EXERCISE OBJECTIVE -
Give back every record that follows, exactly as written.

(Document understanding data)

================

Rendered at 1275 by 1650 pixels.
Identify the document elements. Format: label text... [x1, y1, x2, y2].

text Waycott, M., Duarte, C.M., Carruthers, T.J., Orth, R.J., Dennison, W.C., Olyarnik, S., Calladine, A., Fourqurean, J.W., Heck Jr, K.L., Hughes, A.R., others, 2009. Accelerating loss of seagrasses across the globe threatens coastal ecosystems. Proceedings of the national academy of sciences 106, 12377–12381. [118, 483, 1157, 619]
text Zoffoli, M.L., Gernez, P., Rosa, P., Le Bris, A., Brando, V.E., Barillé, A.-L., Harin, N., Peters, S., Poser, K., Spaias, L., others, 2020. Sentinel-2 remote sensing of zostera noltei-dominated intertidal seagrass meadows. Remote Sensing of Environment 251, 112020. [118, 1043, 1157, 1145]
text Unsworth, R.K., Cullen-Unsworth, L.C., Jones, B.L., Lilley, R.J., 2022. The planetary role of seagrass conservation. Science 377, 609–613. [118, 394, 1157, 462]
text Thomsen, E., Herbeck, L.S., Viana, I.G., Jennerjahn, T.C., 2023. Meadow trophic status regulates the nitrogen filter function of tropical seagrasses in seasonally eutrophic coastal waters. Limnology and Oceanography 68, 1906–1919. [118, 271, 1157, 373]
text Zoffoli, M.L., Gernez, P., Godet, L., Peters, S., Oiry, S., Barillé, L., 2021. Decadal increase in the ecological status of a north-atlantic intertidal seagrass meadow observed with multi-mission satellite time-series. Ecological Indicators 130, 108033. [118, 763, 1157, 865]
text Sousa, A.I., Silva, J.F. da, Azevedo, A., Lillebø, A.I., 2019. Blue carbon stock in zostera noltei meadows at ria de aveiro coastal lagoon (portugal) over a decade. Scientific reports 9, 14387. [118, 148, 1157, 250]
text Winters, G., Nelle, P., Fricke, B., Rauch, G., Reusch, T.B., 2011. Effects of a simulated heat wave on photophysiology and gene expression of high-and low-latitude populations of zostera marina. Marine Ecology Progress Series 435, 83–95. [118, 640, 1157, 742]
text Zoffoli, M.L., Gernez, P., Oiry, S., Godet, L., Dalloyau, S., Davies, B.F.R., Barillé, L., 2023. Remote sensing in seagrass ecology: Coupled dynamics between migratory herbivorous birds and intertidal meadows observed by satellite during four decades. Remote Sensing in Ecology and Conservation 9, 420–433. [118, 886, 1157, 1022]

================

RESULT OF THIS EXERCISE -
Rendered at 1275 by 1650 pixels.
Identify the document elements. Format: label text... [x1, y1, x2, y2].

text Waycott, M., Duarte, C.M., Carruthers, T.J., Orth, R.J., Dennison, W.C., Olyarnik, S., Calladine, A., Fourqurean, J.W., Heck Jr, K.L., Hughes, A.R., others, 2009. Accelerating loss of seagrasses across the globe threatens coastal ecosystems. Proceedings of the national academy of sciences 106, 12377–12381. [118, 483, 1157, 619]
text Zoffoli, M.L., Gernez, P., Rosa, P., Le Bris, A., Brando, V.E., Barillé, A.-L., Harin, N., Peters, S., Poser, K., Spaias, L., others, 2020. Sentinel-2 remote sensing of zostera noltei-dominated intertidal seagrass meadows. Remote Sensing of Environment 251, 112020. [118, 1043, 1157, 1145]
text Unsworth, R.K., Cullen-Unsworth, L.C., Jones, B.L., Lilley, R.J., 2022. The planetary role of seagrass conservation. Science 377, 609–613. [118, 394, 1157, 462]
text Thomsen, E., Herbeck, L.S., Viana, I.G., Jennerjahn, T.C., 2023. Meadow trophic status regulates the nitrogen filter function of tropical seagrasses in seasonally eutrophic coastal waters. Limnology and Oceanography 68, 1906–1919. [118, 271, 1157, 373]
text Zoffoli, M.L., Gernez, P., Godet, L., Peters, S., Oiry, S., Barillé, L., 2021. Decadal increase in the ecological status of a north-atlantic intertidal seagrass meadow observed with multi-mission satellite time-series. Ecological Indicators 130, 108033. [118, 763, 1157, 865]
text Sousa, A.I., Silva, J.F. da, Azevedo, A., Lillebø, A.I., 2019. Blue carbon stock in zostera noltei meadows at ria de aveiro coastal lagoon (portugal) over a decade. Scientific reports 9, 14387. [118, 148, 1157, 250]
text Winters, G., Nelle, P., Fricke, B., Rauch, G., Reusch, T.B., 2011. Effects of a simulated heat wave on photophysiology and gene expression of high-and low-latitude populations of zostera marina. Marine Ecology Progress Series 435, 83–95. [118, 640, 1157, 742]
text Zoffoli, M.L., Gernez, P., Oiry, S., Godet, L., Dalloyau, S., Davies, B.F.R., Barillé, L., 2023. Remote sensing in seagrass ecology: Coupled dynamics between migratory herbivorous birds and intertidal meadows observed by satellite during four decades. Remote Sensing in Ecology and Conservation 9, 420–433. [118, 886, 1157, 1022]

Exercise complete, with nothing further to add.